Voting for Trump is an action. If that action is wrong, the fact that a majority of other voters seem likely to do something even worse doesn’t change that. I am bound to do anything morally acceptable to prevent evil. I am not bound to do anything to prevent evil.
You say it’s a binary choice, but you acknowledge another action is possible. It is a three-way choice: vote for one of those two, or abstain in some manner.
Voting for Clinton or Trump are tiny, futile efforts to sway the final result or to signal support for one side or the other. Voting Libertarian or writing in are tiny, futile efforts to tell future politicians they will not win my support by Trump or Clinton’s style of politics, and to signal that the next president takes office without my enabling support. In my state it seems likely that any vote but a vote for Clinton will be a protest vote. I will use my protest vote to send the message I actually want to send.
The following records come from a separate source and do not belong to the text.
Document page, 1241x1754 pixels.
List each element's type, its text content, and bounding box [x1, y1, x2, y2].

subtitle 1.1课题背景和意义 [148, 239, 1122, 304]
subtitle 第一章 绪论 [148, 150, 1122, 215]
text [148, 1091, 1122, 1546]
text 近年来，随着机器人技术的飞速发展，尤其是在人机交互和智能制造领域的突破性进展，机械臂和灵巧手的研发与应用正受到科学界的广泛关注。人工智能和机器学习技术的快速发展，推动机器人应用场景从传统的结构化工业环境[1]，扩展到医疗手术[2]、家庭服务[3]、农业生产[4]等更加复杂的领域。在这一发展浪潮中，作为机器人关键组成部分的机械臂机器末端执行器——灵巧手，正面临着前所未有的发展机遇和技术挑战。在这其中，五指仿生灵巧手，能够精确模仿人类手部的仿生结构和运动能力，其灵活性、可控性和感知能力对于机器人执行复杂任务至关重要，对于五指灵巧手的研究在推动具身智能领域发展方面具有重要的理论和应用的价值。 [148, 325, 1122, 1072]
By refusing to vote for Trump, I’m giving up the one thing I can do to stop Hillary. (Except that my vote will actually do basically nothing to stop Hillary, so this bothers me less than it did when I thought I’d be voting in a more competitive state.)
Of course, by refusing to vote for Hillary I’m likewise giving up the one thing I can do to stop Trump. I consider Trump such a disastrous candidate that it’s my duty to stop him. Except that I can’t possibly under any circumstances vote for Clinton.
Yes, that refusing to vote Trump supports Hillary more than voting Trump does is what I meant by relative support. Zero degrees is five degrees more of support than negative five degrees of support is.
We could imagine some degree of Trump support, MT, that was the maximal amount of support for Trump you could give in your situation, and say that anything less than MT by X amount is giving X amount of relative support to Hillary. So, for example, if you could afford to donate many thousands of dollars to the Trump campaign and Trump-friendly PACs, if you could afford to quit your job to volunteer for the Trump campaign, or run on only four hours of sleep a night in order to work both your job and for the campaign, and you didn’t, you would be supporting Hillary by that amount relative to MT. It’s no surprise relative support makes for some slippery arguments, with no definite upper bound on what a body must do to avoid the suspicion of some residuum of relative support for the other party’s candidate.
Which is why I like the fact that symmetry suggests a convenient zero for absolute support: supporting neither candidate.
The various decisions that you take in order to arrive at zero support for either candidate net out to zero, but gross there are many decisions supporting each of them. Also, as a practical matter, it would be hard to talk about politics much without encouraging or discouraging othere’s and still harder to ensure that any support given was given equally to the two sides.